### YOUR ASSIGNMENT
Each entry that follows should be set down precisely, with its pictures removed.
· · · · ·
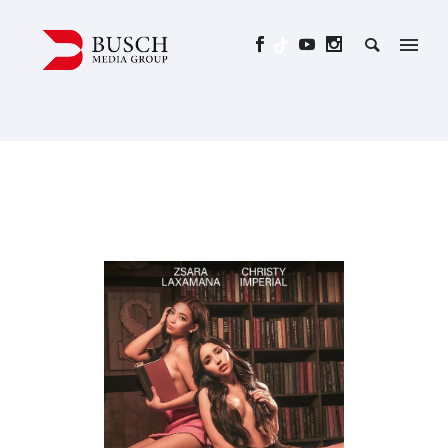
DIE NACHHILFELEHRERIN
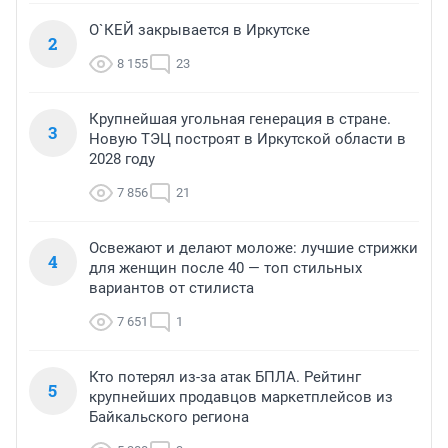
О`КЕЙ закрывается в Иркутске
2
8 155
23
Крупнейшая угольная генерация в стране.
3
Новую ТЭЦ построят в Иркутской области в
2028 году
7 856
21
Освежают и делают моложе: лучшие стрижки
4
для женщин после 40 — топ стильных
вариантов от стилиста
7 651
1
Кто потерял из-за атак БПЛА. Рейтинг
5
крупнейших продавцов маркетплейсов из
Байкальского региона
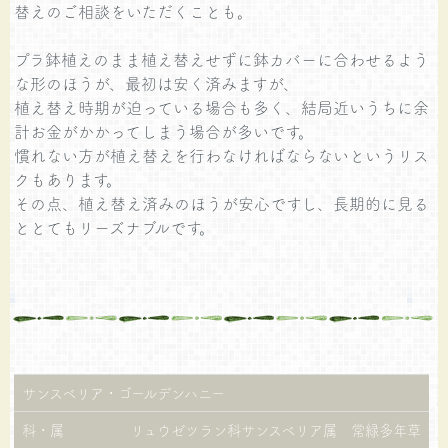
替えのご相談をいただくことも。
プラ鉢植えのまま植え替えせずに鉢カバーに合わせるよう
な形のほうが、最初は安く済みますが、
植え替え時期が迫っている場合も多く、結局近いうちに余
計お金がかかってしまう場合が多いです。
慣れない方が植え替えを行わなければならないというリス
クもあります。
その点、植え替え済みのほうが安心ですし、長期的に見る
ととてもリーズナブルです。
サンスベリア・ゴールデンハニー
科・属
リュウゼツラン科サンスベリア属 常緑多年草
· · · · ·
### ANSWER
DIE NACHHILFELEHRERIN
О`КЕЙ закрывается в Иркутске
2
8 155
23
Крупнейшая угольная генерация в стране.
3
Новую ТЭЦ построят в Иркутской области в
2028 году
7 856
21
Освежают и делают моложе: лучшие стрижки
4
для женщин после 40 — топ стильных
вариантов от стилиста
7 651
1
Кто потерял из-за атак БПЛА. Рейтинг
5
крупнейших продавцов маркетплейсов из
Байкальского региона
替えのご相談をいただくことも。
プラ鉢植えのまま植え替えせずに鉢カバーに合わせるよう
な形のほうが、最初は安く済みますが、
植え替え時期が迫っている場合も多く、結局近いうちに余
計お金がかかってしまう場合が多いです。
慣れない方が植え替えを行わなければならないというリス
クもあります。
その点、植え替え済みのほうが安心ですし、長期的に見る
ととてもリーズナブルです。
サンスベリア・ゴールデンハニー
科・属
リュウゼツラン科サンスベリア属 常緑多年草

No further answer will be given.